Here is an interesting
first hand experience of remembering the flood in 1937, shared with
us by our local Crittenden Countian, Helen Carter Springs. Helen passed away several years ago, but her story is still remembered. The Tom
Carter family home was located on the Hebron Church Road, where Tommy
and Evelyn Carter lived for many years and who still own the farm.
The Ohio River was located directly behind their home. Helen wrote these memories in April of 2011, when another historic flood and hit Crittenden County and surrounding counties as well.
MEMORIES OF THE 1937 FLOOD, by Helen Carter Springs.

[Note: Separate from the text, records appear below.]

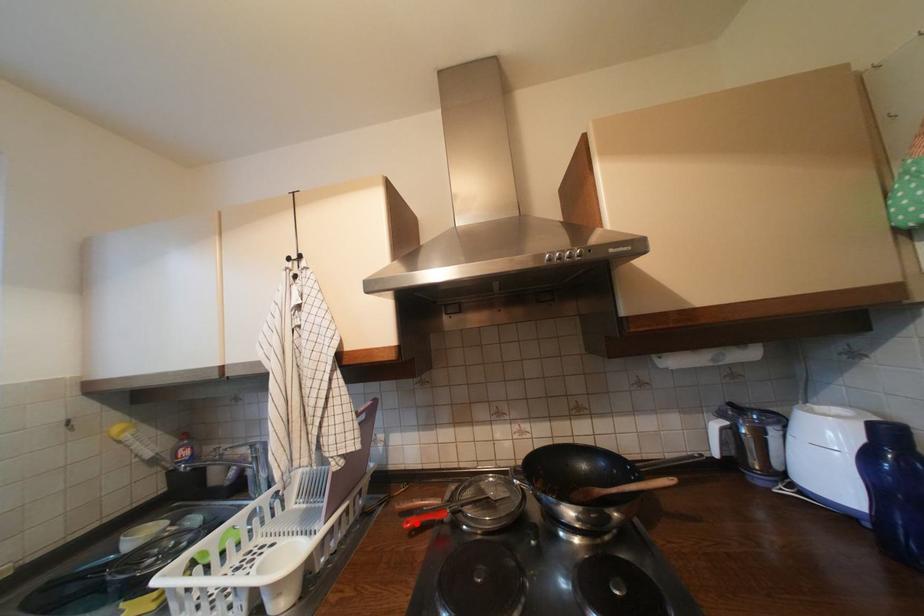
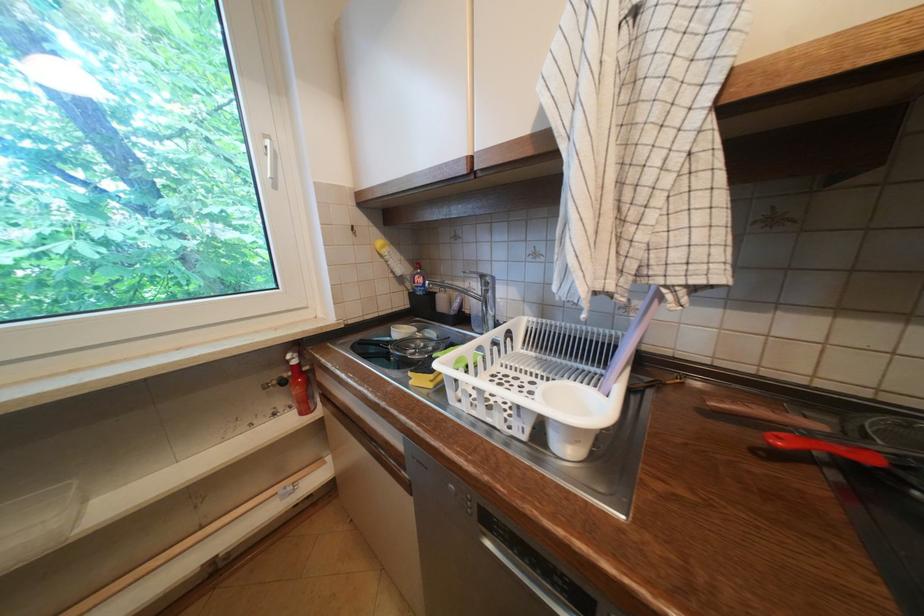
In the second image, find the point that corresponds to the highlighted location in the first image.

(788, 440)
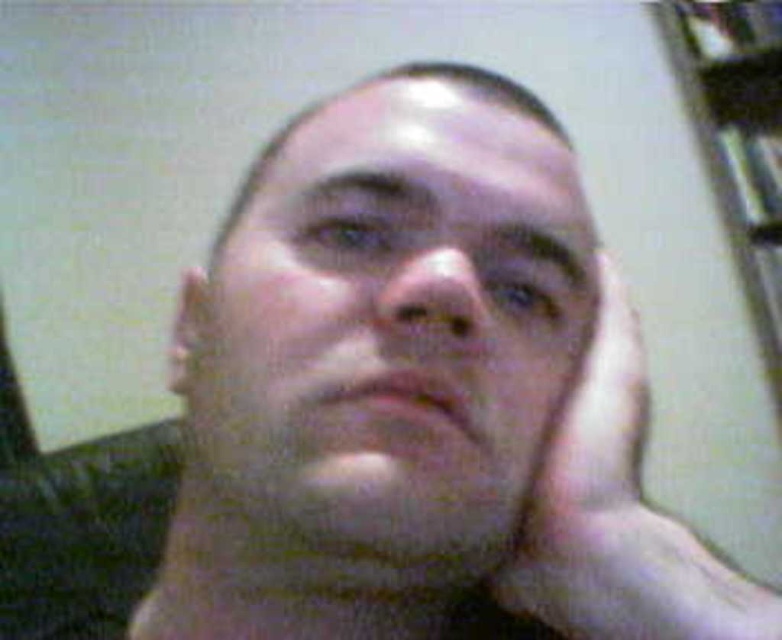
You are a photographer adjusting the focus on your camera. The subject is positioned in the center of the frame. Can you confirm if the smooth skin face at center is within the focus area of your camera, which is set to focus at the center point?

Yes, the smooth skin face at center is located at point (409, 304), which is within the focus area set at the center point.

Looking at the selfie, can you tell me the position of the smooth skin face at center relative to the white matte hand at center?

The smooth skin face at center is located to the left of the white matte hand at center.

You are holding a smartphone camera with a 12MP sensor. You want to take a selfie where your face fills the frame without any distortion. The recommended distance for optimal focus is between 12 to 16 inches. Based on the smooth skin face at center, will your current distance be sufficient for a clear, undistorted photo?

The smooth skin face at center is at a distance of 11.13 inches from the viewer. Since the recommended distance is between 12 to 16 inches, the current distance is slightly too close and may result in distortion. Move back a little to ensure the face fits the frame optimally without distortion.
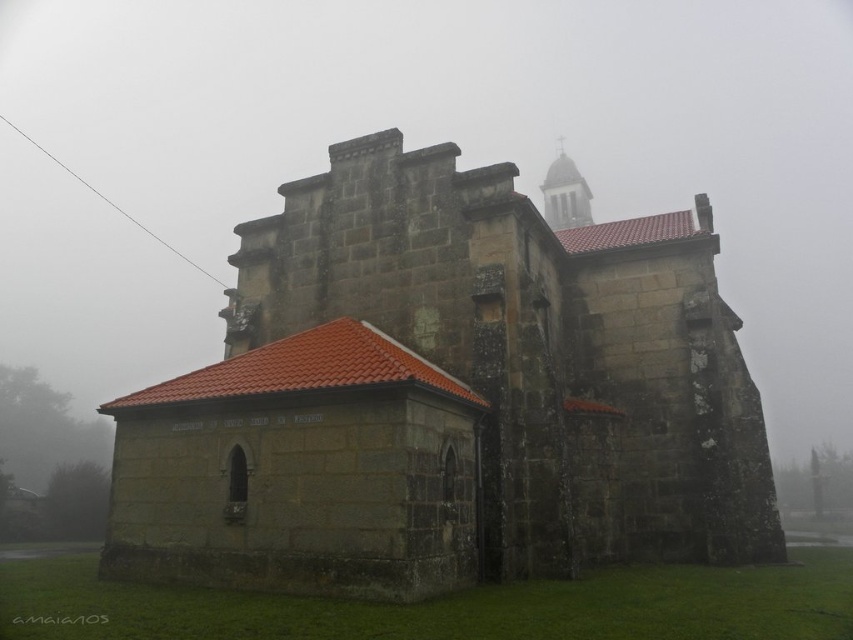
You are standing in front of the historic stone building and looking at the point at coordinates (445,397). What part of the building is this point located on?

The point at coordinates (445,397) is located on the dark stone church at center.

You are an architect examining the historic stone building. You notice the dark stone church at center and the smooth stone tower at upper center. Which structure has a greater width when viewed from your current perspective?

The dark stone church at center might be wider than smooth stone tower at upper center according to the description.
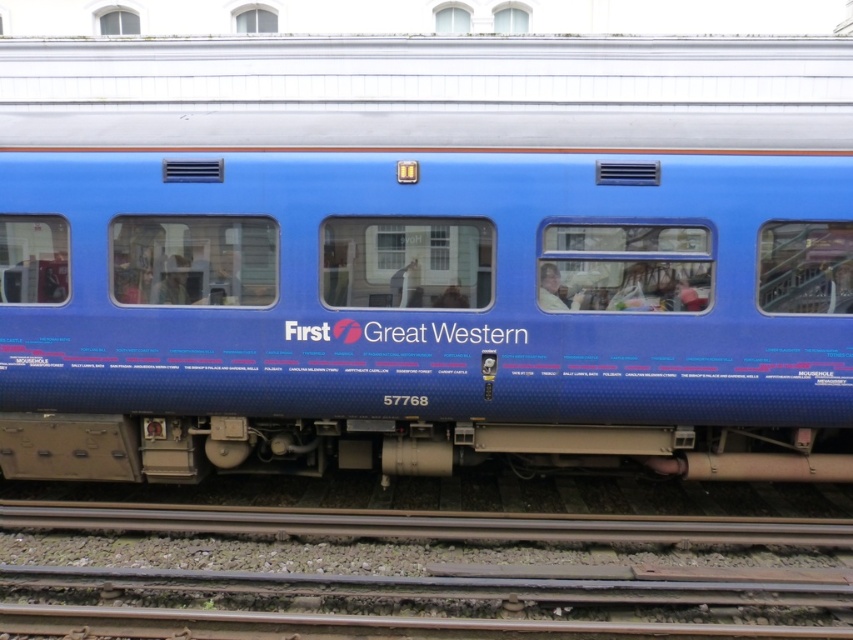
Question: Does blue glossy train car at center appear under smooth metal track at bottom?

Choices:
 (A) no
 (B) yes

Answer: (A)

Question: Can you confirm if blue glossy train car at center is positioned above smooth metal track at bottom?

Choices:
 (A) no
 (B) yes

Answer: (B)

Question: Can you confirm if blue glossy train car at center is positioned to the right of smooth metal track at bottom?

Choices:
 (A) yes
 (B) no

Answer: (B)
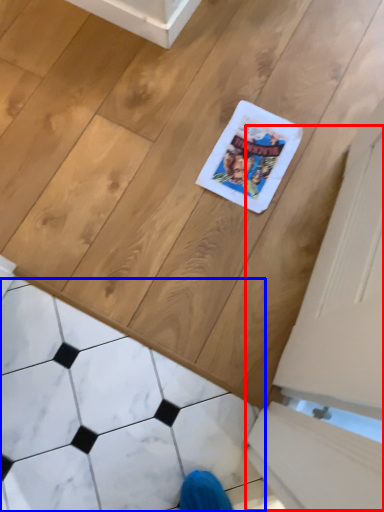
Question: Which object is closer to the camera taking this photo, screen door (highlighted by a red box) or marble (highlighted by a blue box)?

Choices:
 (A) screen door
 (B) marble

Answer: (B)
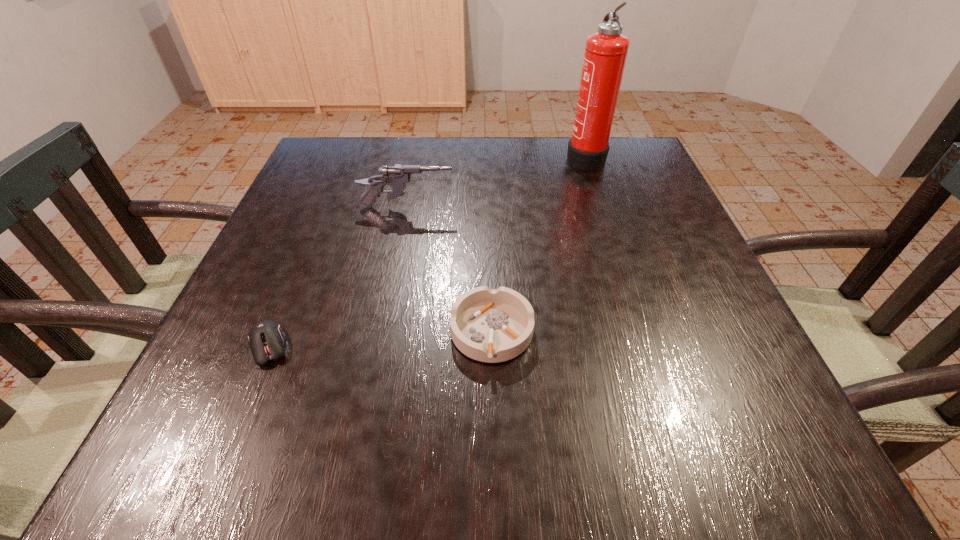
Find the location of `fire extinguisher`. fire extinguisher is located at coordinates (605, 55).

The height and width of the screenshot is (540, 960). I want to click on the rightmost object, so click(605, 55).

Locate an element on the screen. The width and height of the screenshot is (960, 540). the third nearest object is located at coordinates point(397,177).

The width and height of the screenshot is (960, 540). What are the coordinates of `the second object from left to right` in the screenshot? It's located at (397, 177).

This screenshot has height=540, width=960. What are the coordinates of `the third object from left to right` in the screenshot? It's located at (487, 325).

This screenshot has height=540, width=960. I want to click on computer mouse, so click(266, 339).

The width and height of the screenshot is (960, 540). I want to click on the shortest object, so click(266, 339).

The image size is (960, 540). I want to click on vacant space located 0.180m on the front-facing side of the tallest object, so click(x=496, y=157).

At what (x,y) coordinates should I click in order to perform the action: click on free spot located on the front-facing side of the tallest object. Please return your answer as a coordinate pair (x, y). This screenshot has height=540, width=960. Looking at the image, I should click on (500, 157).

This screenshot has width=960, height=540. Identify the location of free location located on the front-facing side of the tallest object. (504, 157).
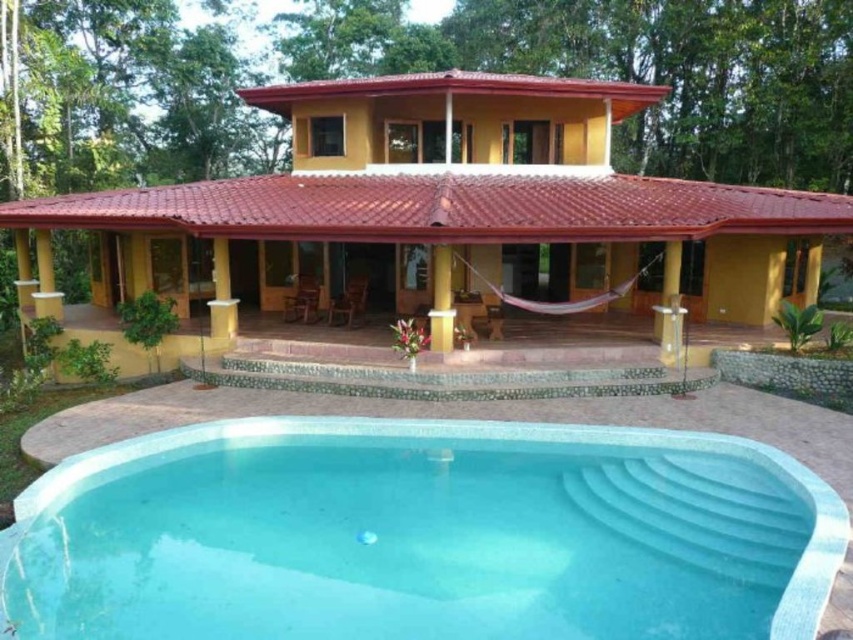
You are a maintenance worker tasked with checking the distance between the smooth concrete pool at lower center and the purple fabric hammock at center to ensure safety regulations are met. According to the guidelines, the minimum required distance between a pool and any outdoor furniture must be at least 20 feet. Can you confirm if the current distance meets the safety requirement?

The distance between the smooth concrete pool at lower center and the purple fabric hammock at center is 23.50 feet, which exceeds the minimum requirement of 20 feet. Therefore, the safety regulations are satisfied.

You are planning to hang a new purple fabric hammock at center in the backyard of the house. The existing yellow wood pillar at center is already present. Considering the height of the pillar, will the hammock be visible from the ground floor windows?

The purple fabric hammock at center is not as tall as the yellow wood pillar at center, so it will be visible from the ground floor windows since it is shorter than the pillar.

Looking at this image, you are standing at the entrance of the two story house and want to reach the purple fabric hammock at center. Which direction should you head towards?

The purple fabric hammock at center is located at point (561, 301) in the image, so you should head towards the center of the image to reach it.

The new year of 1937 came in at a very rainy time in January. I had received a work-study scholarship to Murray State beginning the second semester. Before time for me to go to Murray State it began raining, and rained for days, so much so that the rivers and creeks all overflowed and the routes to Murray were closed.
The radio stations were playing the newly released song, “Pennies from Heaven,” People were calling in to the stations to “please stop playing that song.”
While I was at home with my parents, Tom and Ruth Carter near Fords Ferry, waiting to be able to go to Murray, I watched the river get higher and higher. Our house was on a hill, but all of the barns were not. It rained so much the water got up to the barn loft floor. Dad loaded bales of hay from the loft onto his boat and then rowed it to the hills. He also carried bags of corn from the cribs that way.
He put some bags of corn in the screened porch on our house but the cows, who were on the hills, sensed it was there and searched for it. One cow even came in the kitchen after the bags of corn that Dad had dragged in to get out of their reach. It was a scary sound to be awakened to the sounds of a cow's hoofs in the kitchen.
My brother Jimmy and I would stand at the waters edge, about half way up the hill, and try to hit the rats and mice who were flooded out of their homes. They were swimming toward us and we would strike at them with rocks and boards. We never killed one. Our house became their refuge. All night we could hear them running between the walls and upper floor. We never got used to it.
The radio kept saying how fast the water was rising, but Dad under estimated its speed and we went to church thinking it would alright. When we returned the cows were standing on high peaks in the bottom fields all surrounded with water. Dad got on his horse to try to herd them off and to shore. His horse was swimming and his foot became tangled in the unseen covered fence and stumbled, Dad fell off in the icy waters. He tried to grab the horses tail but couldn't. He kicked off his heavy water filled boots and swam toward shore. His strength gave out on him and he let go thinking this is it, but as luck was on his side his feet landed on the soft warm mud underneath. That warmth gave him strength to continue to way to higher ground.
Our Mom was at the waters edge urging him on and when he got to where she could reach him she practically dragged him to the house where she put his feet in a tub of water and wrapped him in blankets.
We would watch buildings float past our house. We saw a pretty yellow house with white trim go by. Jim and Jake Darnell would go out in the boat and try to catch them with ropes but the current was too swift. They were only able to catch a small shed and drag it to shore.
The Crooked Creek came up across one end the road and we could not get out that road., (this section of the road lead to the Dam 50 road), Grandpa Cook's ponds were full and across the other road toward Hebron and Hwy. 91 N, thus Hebron Church Road was closed. The only way anyone could get out was by a canoe. They stationed the boat on one side of the water, so we could row across and tie the boat until time to come back. Then this process was repeated in reverse. Neighbors would sometimes plan on times to come and go.
It finally stopped raining and the flood waters subsided enough for Greyhound Buses to roll again. I was on one going to Murray to begin my college career. As we passed though Paducah I could see the houses were all muddy from the high water of the muddy Ohio – even up to the second floors.
Now the 1937 flood, seems so long ago, but it lingers only as a memory.